LYNDHURST,Va. (WHSV) -- One local animal shelter battles over-crowding while another has empty cages.
It's a perpetual problem this year for the Shenandoah Valley Animal Services Center.
"We have to keep the animals moving out of our door, in order to continue to be able to take them in and keep our euthanasia numbers low," said Lauren Maddox, with the Shenandoah Valley Animal Services Center.
The center is open admissions which means it has to take any animal at any time for any reason, and it's full.
Meanwhile, the Augusta Regional SPCA has space.
Empty cages from when it operated as the area's open admissions pound.
The SPCA's director, Debbie Caywood, said they may have the space, but they don't have the budget to fill it.
"You can fill it up with dogs, but you've got to be able to have the money to pay staff to clean it, and you've got to work within a boundary. There's only so many adoptable homes in an area," said Caywood.
Records show in 2012, the SPCA pulled 83 dogs from the animal services center and so far this year, 29.
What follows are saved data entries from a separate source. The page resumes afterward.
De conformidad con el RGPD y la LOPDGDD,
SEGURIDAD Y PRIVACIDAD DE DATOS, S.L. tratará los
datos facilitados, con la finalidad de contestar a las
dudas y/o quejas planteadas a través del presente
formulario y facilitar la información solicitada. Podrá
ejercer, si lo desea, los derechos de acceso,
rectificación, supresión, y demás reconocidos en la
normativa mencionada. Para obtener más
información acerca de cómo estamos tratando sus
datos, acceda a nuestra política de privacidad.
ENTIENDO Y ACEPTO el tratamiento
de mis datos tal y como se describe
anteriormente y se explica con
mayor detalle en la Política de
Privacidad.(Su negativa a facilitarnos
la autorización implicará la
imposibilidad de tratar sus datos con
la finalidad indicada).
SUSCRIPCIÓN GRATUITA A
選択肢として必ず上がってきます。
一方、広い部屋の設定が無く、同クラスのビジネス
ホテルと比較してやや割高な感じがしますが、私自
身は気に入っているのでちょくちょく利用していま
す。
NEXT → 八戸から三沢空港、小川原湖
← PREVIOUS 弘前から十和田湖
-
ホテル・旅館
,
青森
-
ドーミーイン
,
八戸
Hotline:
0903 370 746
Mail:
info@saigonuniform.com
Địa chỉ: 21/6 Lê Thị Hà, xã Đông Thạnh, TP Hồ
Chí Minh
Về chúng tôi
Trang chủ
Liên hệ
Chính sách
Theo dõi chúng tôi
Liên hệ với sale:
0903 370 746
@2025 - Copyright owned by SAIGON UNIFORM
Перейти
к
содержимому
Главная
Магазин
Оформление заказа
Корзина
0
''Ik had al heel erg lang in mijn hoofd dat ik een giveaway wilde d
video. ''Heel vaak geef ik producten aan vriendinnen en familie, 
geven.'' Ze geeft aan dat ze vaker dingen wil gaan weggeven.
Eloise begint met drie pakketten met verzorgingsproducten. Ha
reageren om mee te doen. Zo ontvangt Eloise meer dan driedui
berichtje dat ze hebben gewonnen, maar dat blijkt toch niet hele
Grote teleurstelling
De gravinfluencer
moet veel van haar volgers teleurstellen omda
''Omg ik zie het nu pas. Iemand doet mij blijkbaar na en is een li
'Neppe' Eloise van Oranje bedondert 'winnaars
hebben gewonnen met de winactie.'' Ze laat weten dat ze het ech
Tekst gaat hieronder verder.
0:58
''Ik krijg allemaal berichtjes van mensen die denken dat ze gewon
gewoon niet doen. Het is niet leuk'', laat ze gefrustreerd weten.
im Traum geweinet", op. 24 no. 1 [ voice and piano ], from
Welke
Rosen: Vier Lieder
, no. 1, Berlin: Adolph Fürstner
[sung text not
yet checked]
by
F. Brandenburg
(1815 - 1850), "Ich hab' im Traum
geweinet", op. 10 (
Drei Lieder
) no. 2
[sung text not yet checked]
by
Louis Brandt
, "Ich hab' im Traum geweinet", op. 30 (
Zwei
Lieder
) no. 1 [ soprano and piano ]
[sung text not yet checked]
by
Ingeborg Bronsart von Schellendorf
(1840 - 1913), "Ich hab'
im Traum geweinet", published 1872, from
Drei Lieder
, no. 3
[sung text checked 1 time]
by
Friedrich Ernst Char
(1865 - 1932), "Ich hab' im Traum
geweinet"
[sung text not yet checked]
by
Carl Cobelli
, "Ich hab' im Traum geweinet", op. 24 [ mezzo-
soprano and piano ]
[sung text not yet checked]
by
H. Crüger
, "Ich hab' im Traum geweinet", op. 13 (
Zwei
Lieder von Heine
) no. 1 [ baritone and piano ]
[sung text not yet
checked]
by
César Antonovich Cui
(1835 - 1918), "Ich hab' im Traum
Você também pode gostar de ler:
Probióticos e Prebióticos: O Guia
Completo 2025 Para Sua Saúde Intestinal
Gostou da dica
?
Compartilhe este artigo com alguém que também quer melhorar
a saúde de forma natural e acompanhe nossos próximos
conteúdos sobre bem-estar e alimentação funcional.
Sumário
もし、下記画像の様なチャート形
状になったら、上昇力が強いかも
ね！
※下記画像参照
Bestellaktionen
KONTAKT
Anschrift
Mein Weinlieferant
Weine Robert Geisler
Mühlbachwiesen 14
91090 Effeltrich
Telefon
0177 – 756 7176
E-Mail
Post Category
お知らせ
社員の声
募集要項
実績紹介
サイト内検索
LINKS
According to numbers supplied by Caywood about 15 percent of the SPCA's animals from other shelters last year came from the local pound in Lyndhurst.
"Even though we may not pull a lot of animals directly from the pound, we still service our community, and owner-release animals come here instead of going to the pound," said Caywood.
She said requirements from their "Rescue Waggin" program with PetSmart limits them as to what animals they can pull from the shelter bringing animals in and sending them out around the state and even North Carolina.
"If we want to adopt as many animals as we can, we have to look at what animals we can place outside the community, because the community can only absorb so many animals into their household, " said Caywood
One thing the shelter and the SPCA agree on, spaying and neutering your pets is the best way, they say, to control overpopulation and unwanted pets.